LLM answers grounded in retrieved facts.

✂️

Chunking Strategies

Fixed-size

Split every N tokens. Simple but may cut mid-sentence.

Sentence

Split on sentence boundaries. Better coherence.

Recursive

Try paragraph → sentence → word. LangChain default.

Semantic

Split on topic shifts using embeddings. Best quality, slowest.

Document-aware

Respect markdown headers, HTML tags, code blocks.

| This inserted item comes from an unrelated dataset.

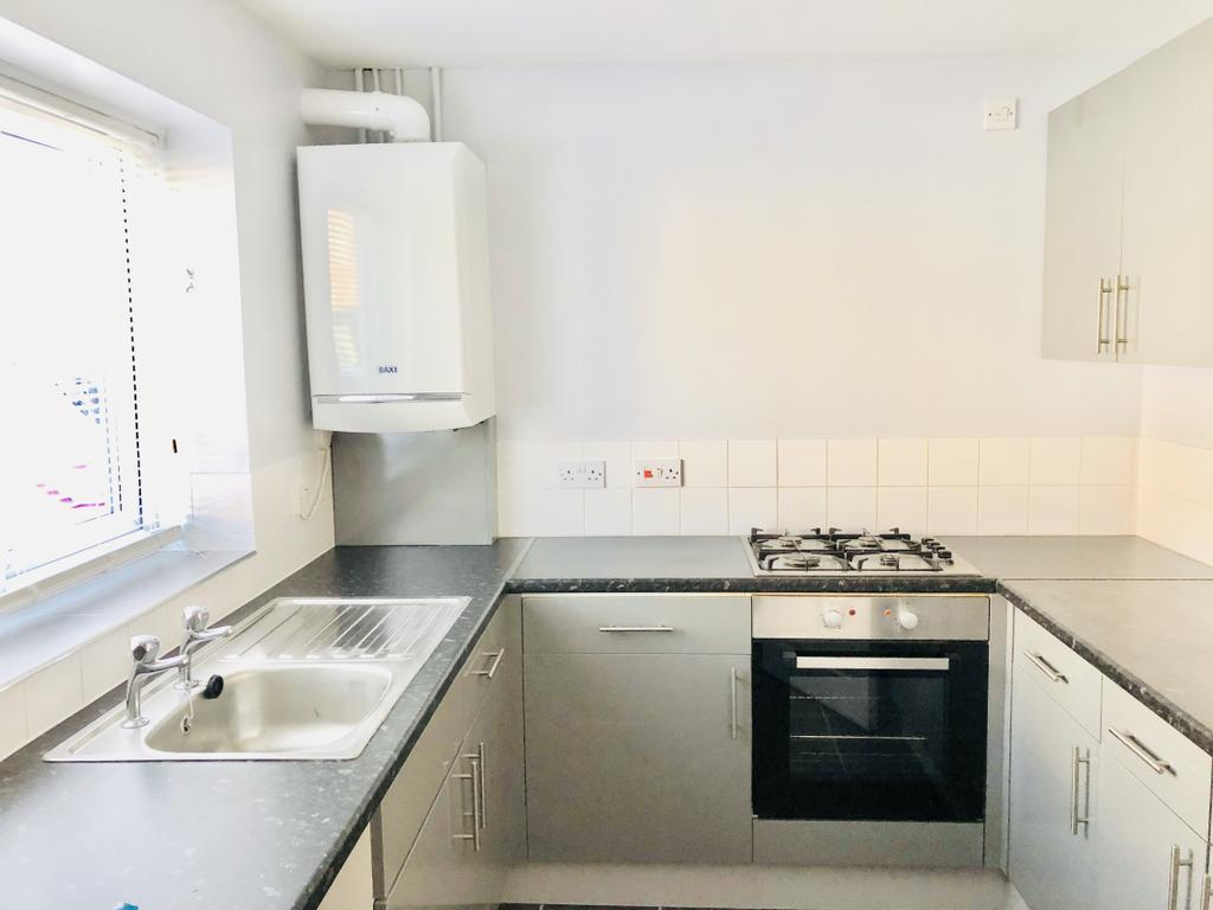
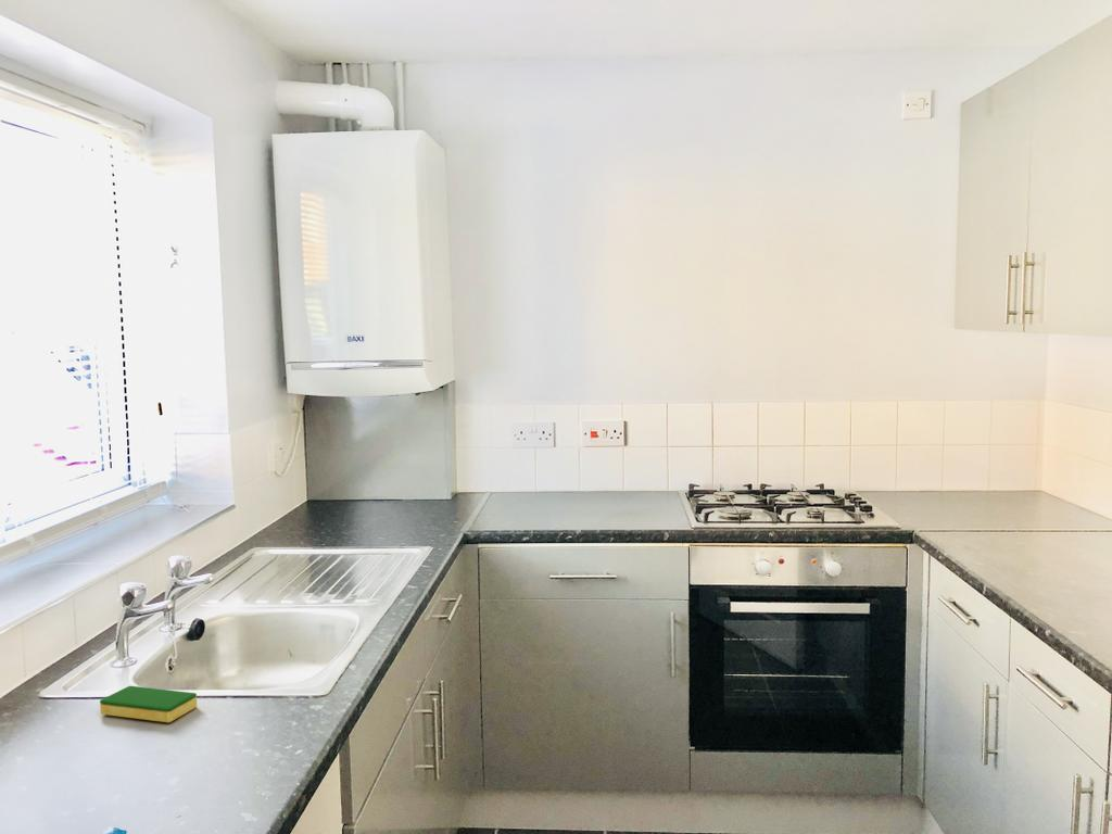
+ dish sponge [99,685,198,723]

Typical chunk size256–1024 tokens

Overlap10–20% of chunk size

🔢

Embedding Models

Model	Dims	Notes
text-embedding-3-small	1536	OpenAI. Fast, cheap, good quality.
text-embedding-3-large	3072	OpenAI. Best quality, higher cost.
Amazon Titan Embed v2	1024	AWS-native. Good for Bedrock RAG.
Cohere Embed v3	1024	Multilingual, search-optimized.
BGE-M3	1024	Open source. Multi-lingual, strong.
all-MiniLM-L6-v2	384	Tiny, fast. Good for local/edge.

🗄️

Vector Databases

DB	Type	Best for
Pinecone	Managed	Production, serverless, easy setup
Weaviate	OSS/Cloud	Hybrid search, GraphQL API
Qdrant	OSS/Cloud	High perf, Rust-based, filtering
Chroma	OSS	Local dev, prototyping
pgvector	Postgres ext	Existing Postgres, simple setup
OpenSearch	AWS managed	AWS ecosystem, hybrid search
FAISS	Library	In-memory, research, no infra

🔍

Retrieval Techniques

Dense retrieval

Semantic similarity via embeddings. Finds conceptually related chunks.

Sparse (BM25)

Keyword matching. Fast, good for exact terms and proper nouns.

Hybrid search

Combine dense + sparse. Best of both worlds. Use RRF to merge.

MMR

Maximal Marginal Relevance — diverse results, reduces redundancy.

HyDE

Hypothetical Document Embeddings — generate a fake answer, embed it, search.

Multi-query

Generate N query variants, retrieve for each, deduplicate.

📝

Prompt Template

System:

You are a helpful assistant. Answer questions using ONLY the provided context. If the answer is not in the context, say "I don't know."

Context:

<doc1> [chunk 1 text] </doc1>

<doc2> [chunk 2 text] </doc2>

Question:

[user question]

Answer:

Cite sourcesLimit context tokensInstruct "say I don't know"Use XML tags

📊

RAG Evaluation Metrics

Faithfulness

Is the answer grounded in the retrieved context? (No hallucination)

Answer Relevance

Does the answer actually address the question?

Context Precision

Are the retrieved chunks relevant to the question?

Context Recall

Did retrieval find all necessary information?

RAGAS score

Combined metric (faithfulness × answer relevance × context precision).

MRR / NDCG

Ranking quality of retrieved documents.

🚀

Advanced RAG Patterns

→

Parent-Child chunking: Index small chunks, retrieve parent for context. Better precision + context.

→

Contextual retrieval: Prepend chunk-level context summary before embedding (Anthropic technique).

→

Agentic RAG: LLM decides when and what to retrieve. Multi-hop reasoning.

→

GraphRAG: Build knowledge graph from docs. Better for multi-hop questions.

→

Self-RAG: Model decides whether to retrieve, then critiques its own output.

→

CRAG: Corrective RAG — evaluates retrieved docs, falls back to web search if poor.

✅

Best Practices

→

Chunk with overlap: 10–20% overlap prevents losing context at chunk boundaries.

→

Store metadata: Source URL, date, section — enables filtering and citation.

→

Use hybrid search: Dense + sparse catches both semantic and keyword matches.

→

Rerank retrieved results: Cross-encoder reranking significantly improves precision.

→

Limit context window: More chunks ≠ better. Top 3–5 high-quality chunks beats 20 mediocre ones.

→

Evaluate continuously: Use RAGAS or LLM-as-judge to track retrieval and generation quality.

→

Handle "I don't know": Explicitly instruct the model to admit when context is insufficient.

→

Cache embeddings: Re-embedding unchanged docs is wasteful. Cache by content hash.